--- INPUT DATA Enclosed Below ---
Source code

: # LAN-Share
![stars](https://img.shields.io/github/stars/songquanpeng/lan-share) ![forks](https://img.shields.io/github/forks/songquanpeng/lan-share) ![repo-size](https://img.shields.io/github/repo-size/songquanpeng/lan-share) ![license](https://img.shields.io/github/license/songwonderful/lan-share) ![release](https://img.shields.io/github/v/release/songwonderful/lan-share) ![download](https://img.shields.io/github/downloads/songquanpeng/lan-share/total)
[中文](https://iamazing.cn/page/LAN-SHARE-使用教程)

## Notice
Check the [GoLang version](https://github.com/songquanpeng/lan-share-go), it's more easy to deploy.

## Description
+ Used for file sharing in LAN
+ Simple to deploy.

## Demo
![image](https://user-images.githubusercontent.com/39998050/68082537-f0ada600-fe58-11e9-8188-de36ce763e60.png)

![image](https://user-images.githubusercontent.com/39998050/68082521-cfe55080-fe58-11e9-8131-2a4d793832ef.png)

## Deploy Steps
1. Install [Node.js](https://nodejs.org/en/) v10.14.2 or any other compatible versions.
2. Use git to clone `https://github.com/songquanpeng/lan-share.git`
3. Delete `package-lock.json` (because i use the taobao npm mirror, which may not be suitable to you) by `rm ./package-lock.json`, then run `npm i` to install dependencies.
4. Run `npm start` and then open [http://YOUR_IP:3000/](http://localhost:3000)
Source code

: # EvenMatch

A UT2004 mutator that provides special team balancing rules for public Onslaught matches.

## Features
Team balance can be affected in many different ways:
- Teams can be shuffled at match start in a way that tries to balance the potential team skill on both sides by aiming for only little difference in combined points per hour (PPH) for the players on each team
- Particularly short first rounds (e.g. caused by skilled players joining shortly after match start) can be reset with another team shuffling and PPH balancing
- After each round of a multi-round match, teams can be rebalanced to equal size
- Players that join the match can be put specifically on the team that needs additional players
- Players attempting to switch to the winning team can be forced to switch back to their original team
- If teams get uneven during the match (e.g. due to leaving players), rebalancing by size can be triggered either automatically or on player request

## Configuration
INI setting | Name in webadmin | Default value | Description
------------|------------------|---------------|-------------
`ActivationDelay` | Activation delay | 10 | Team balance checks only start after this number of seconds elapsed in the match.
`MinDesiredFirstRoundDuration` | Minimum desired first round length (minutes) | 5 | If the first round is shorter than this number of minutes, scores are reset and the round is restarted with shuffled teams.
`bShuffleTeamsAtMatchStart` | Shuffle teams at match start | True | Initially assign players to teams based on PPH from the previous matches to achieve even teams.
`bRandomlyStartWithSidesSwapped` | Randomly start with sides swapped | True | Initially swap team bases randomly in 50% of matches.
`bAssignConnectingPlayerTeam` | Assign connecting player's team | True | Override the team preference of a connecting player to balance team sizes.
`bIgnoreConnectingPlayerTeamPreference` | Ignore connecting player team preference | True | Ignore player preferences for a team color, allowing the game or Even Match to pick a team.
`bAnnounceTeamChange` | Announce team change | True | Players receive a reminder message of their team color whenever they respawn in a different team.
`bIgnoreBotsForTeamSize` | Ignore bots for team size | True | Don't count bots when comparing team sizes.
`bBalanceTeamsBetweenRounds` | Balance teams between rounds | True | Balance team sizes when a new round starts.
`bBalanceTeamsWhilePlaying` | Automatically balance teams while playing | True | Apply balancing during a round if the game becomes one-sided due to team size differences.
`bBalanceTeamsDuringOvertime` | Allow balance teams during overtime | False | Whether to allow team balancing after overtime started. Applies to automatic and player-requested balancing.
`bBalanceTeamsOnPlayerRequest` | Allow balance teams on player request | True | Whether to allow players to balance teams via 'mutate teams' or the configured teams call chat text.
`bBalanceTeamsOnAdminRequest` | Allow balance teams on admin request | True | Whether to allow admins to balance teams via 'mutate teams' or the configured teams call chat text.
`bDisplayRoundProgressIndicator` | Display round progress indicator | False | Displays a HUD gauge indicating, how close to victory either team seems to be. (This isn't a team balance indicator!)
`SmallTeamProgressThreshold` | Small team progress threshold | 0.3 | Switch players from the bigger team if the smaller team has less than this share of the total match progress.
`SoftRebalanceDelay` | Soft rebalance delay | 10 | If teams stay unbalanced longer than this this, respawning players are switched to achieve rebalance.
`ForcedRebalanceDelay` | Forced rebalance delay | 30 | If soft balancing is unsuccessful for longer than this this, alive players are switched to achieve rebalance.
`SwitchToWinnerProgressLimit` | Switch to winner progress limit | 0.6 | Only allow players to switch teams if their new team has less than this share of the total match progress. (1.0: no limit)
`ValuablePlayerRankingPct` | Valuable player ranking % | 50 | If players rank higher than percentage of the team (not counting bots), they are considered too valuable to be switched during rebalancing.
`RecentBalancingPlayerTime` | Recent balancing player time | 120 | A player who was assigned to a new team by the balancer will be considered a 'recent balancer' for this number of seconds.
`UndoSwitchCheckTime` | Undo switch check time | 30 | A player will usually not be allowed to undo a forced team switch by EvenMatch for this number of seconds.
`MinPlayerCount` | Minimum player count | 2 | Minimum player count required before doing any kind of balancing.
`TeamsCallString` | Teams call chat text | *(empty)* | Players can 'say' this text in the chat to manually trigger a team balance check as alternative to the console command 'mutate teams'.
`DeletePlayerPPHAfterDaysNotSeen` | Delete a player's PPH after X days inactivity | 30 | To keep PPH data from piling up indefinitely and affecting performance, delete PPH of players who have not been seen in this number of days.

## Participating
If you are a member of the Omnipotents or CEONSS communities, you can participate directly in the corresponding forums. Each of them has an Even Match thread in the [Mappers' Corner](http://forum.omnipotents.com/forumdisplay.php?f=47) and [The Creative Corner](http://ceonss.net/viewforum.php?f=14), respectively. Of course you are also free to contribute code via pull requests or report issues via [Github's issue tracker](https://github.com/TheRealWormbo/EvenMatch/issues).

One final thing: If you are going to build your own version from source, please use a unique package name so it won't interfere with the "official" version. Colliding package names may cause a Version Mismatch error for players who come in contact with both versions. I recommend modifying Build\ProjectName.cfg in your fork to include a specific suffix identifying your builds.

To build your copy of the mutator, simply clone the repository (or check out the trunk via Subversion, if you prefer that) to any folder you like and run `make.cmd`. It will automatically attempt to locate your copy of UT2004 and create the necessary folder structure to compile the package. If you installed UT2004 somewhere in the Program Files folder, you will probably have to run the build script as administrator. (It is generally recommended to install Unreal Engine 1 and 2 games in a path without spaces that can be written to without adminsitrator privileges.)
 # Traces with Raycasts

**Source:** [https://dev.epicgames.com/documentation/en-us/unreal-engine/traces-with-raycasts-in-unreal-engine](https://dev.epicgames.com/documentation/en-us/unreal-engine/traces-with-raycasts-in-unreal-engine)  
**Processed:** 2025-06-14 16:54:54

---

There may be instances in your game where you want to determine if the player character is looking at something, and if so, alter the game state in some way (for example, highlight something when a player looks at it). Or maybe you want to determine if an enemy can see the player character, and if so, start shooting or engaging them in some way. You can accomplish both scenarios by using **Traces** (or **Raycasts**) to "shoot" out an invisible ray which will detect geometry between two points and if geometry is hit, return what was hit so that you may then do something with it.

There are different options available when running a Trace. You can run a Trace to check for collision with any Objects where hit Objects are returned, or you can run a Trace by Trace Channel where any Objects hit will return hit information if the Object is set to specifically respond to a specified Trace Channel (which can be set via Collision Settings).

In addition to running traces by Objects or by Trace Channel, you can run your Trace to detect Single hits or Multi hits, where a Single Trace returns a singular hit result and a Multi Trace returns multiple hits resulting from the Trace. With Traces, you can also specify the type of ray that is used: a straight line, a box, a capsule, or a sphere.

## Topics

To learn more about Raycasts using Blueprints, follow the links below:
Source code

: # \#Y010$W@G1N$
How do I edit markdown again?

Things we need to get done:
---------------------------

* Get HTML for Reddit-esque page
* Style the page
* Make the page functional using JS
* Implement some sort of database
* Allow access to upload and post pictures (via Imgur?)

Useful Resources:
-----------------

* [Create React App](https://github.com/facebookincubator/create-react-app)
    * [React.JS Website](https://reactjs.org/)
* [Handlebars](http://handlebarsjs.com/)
--- End of Enclosed INPUT DATA ---
## EXERCISE OBJECTIVE
Return, word for word, the line containing "pictures (via Imgur?)" and all lines after it through the last line of the records, and nothing else.

## TASK RESPONSE
* Allow access to upload and post pictures (via Imgur?)

Useful Resources:
-----------------

* [Create React App](https://github.com/facebookincubator/create-react-app)
    * [React.JS Website](https://reactjs.org/)
* [Handlebars](http://handlebarsjs.com/)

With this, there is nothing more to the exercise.